A Suprema Corte dos Estados Unidos decidiu, por maioria de 6 a 3, que as autoridades policiais precisam obter mandados judiciais para realizar buscas amplas em dados de localização de celulares em cenas de crime. A decisão protege a privacidade dos cidadãos sobre os dados rastreados por seus aparelhos, mesmo que os usuários tenham concordado com o compartilhamento com empresas de tecnologia.
No julgamento, a Corte afirmou que os americanos possuem direito à privacidade em relação aos dados de localização que os celulares registram. Isso ocorre mesmo quando o indivíduo consente com o compartilhamento dessas informações com corporações como Google e Apple. A busca de geofence, método utilizado pelas promotorias, cria uma cerca digital em torno de um local do crime e coleta dados de todos os dispositivos digitais dentro dessa área.
A decisão foi tomada após um caso envolvendo um homem condenado por roubo em um banco na Virgínia em 2019. Os advogados do acusado alegaram que o governo buscou um conjunto de dados excessivamente amplo, violando a Quarta Emenda, que protege contra buscas e apreensões irrazoáveis pelo governo. A Ministra Elena Kagan, que votou pela maioria, declarou que “um indivíduo tem expectativa razoável de privacidade em registros sobre a localização de seu celular”.

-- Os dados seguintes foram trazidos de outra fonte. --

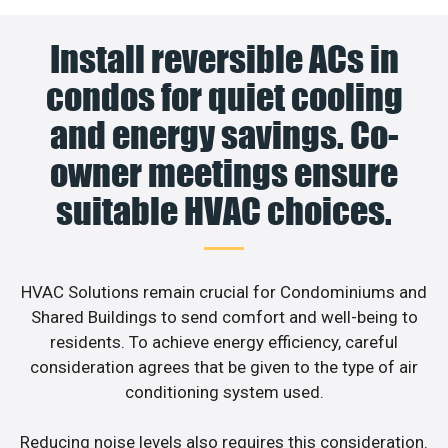
Install reversible ACs in
condos for quiet cooling
and energy savings. Co-
owner meetings ensure
suitable HVAC choices.
HVAC Solutions remain crucial for Condominiums and
Shared Buildings to send comfort and well-being to
residents. To achieve energy efficiency, careful
consideration agrees that be given to the type of air
conditioning system used.
Reducing noise levels also requires this consideration.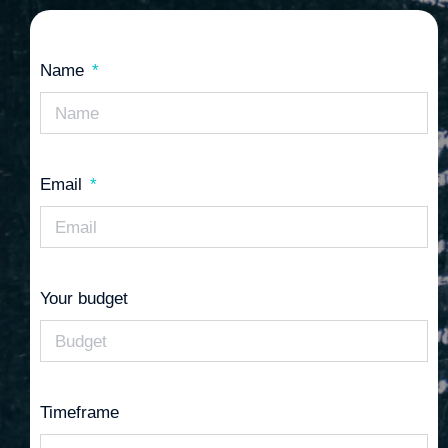
Name
Email
Your budget
Timeframe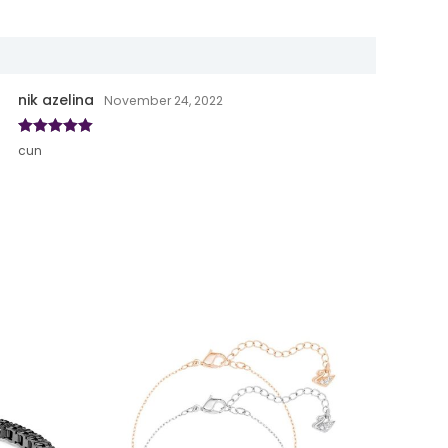
nik azelina
November 24, 2022
Rated
5
out
cun
of 5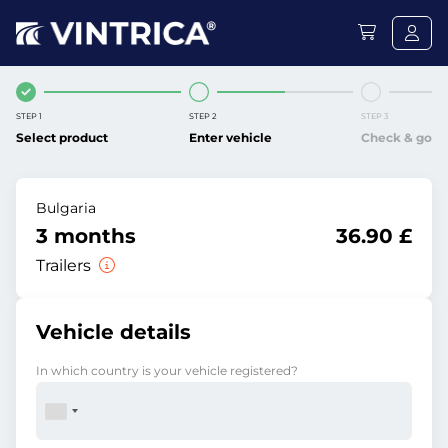
STEP 1
STEP 2
STEP 3
Select product
Enter vehicle
Check & go
Bulgaria
3 months
36.90 £
Trailers
Vehicle details
In which country is your vehicle registered?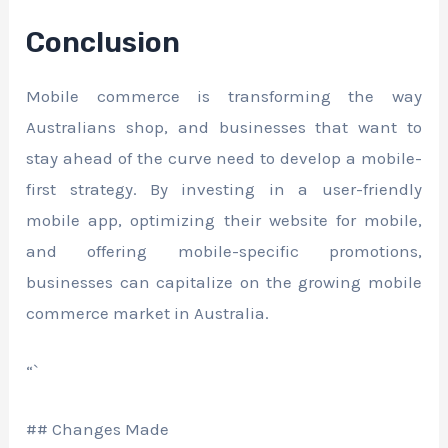
Conclusion
Mobile commerce is transforming the way
Australians shop, and businesses that want to
stay ahead of the curve need to develop a mobile-
first strategy. By investing in a user-friendly
mobile app, optimizing their website for mobile,
and offering mobile-specific promotions,
businesses can capitalize on the growing mobile
commerce market in Australia.
“`
## Changes Made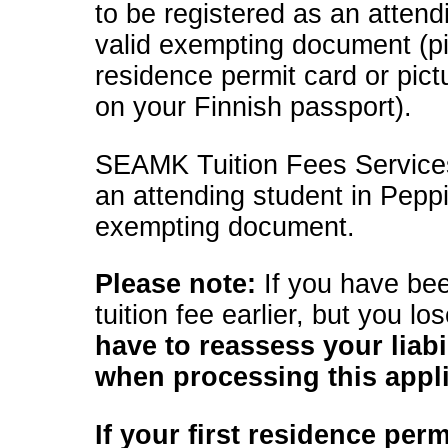
to be registered as an attend
valid exempting document (pi
residence permit card or pict
on your Finnish passport).
SEAMK Tuition Fees Services 
an attending student in Pepp
exempting document.
Please note:
If you have be
tuition fee earlier, but you lo
have to reassess your liabil
when processing this appl
If your first residence per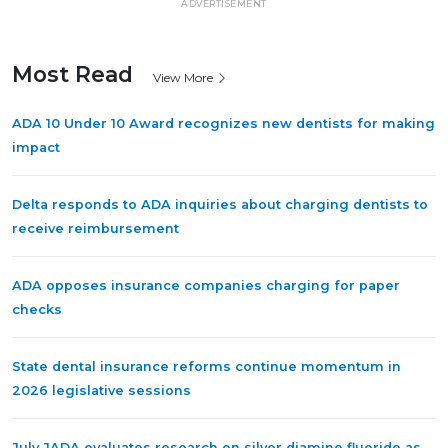
ADVERTISEMENT
Most Read
View More
ADA 10 Under 10 Award recognizes new dentists for making
impact
Delta responds to ADA inquiries about charging dentists to
receive reimbursement
ADA opposes insurance companies charging for paper
checks
State dental insurance reforms continue momentum in
2026 legislative sessions
July JADA evaluates research on silver diamine fluoride as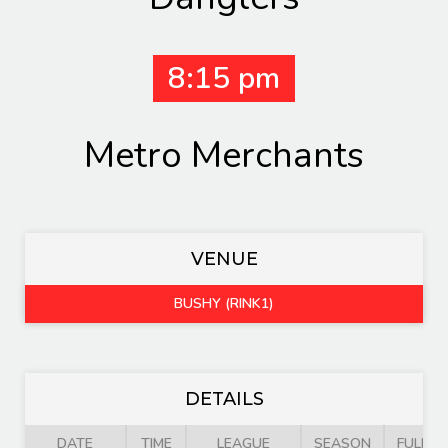
8:15 pm
Metro Merchants
VENUE
BUSHY (RINK1)
DETAILS
DATE
TIME
LEAGUE
SEASON
FULL T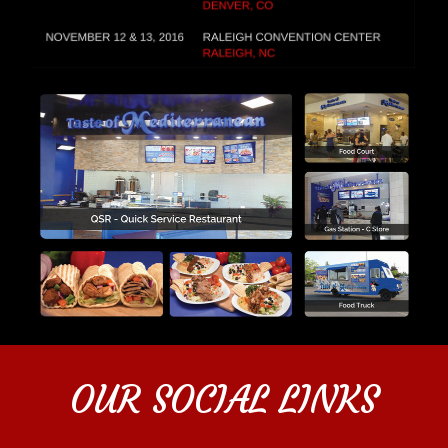
OUR SOCIAL LINKS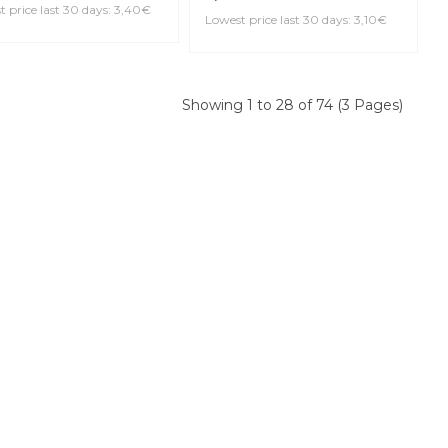
DARIO DCE10355
ERVE EVOLUTION 3.5+
DADDARIO RGE10BCL400
larinet Reed
GRAND CONCERT
Evolution 4 Bb Clarinet
Reed
0€
 price last 30 days: 3,40€
3,10€
Lowest price last 30 days: 3,10€
Showing 1 to 28 of 74 (3 Pages)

O Departamento de Justiça alegou que não precisava de mandado para visualizar dados de localização anônimos, citando o consentimento prévio dos usuários. No entanto, a maioria dos ministros discordou. Embora a Corte tenha definido a legalidade da busca de dados privados, ela devolveu o caso a um tribunal de apelação, sem decidir sobre o mandado específico usado no caso.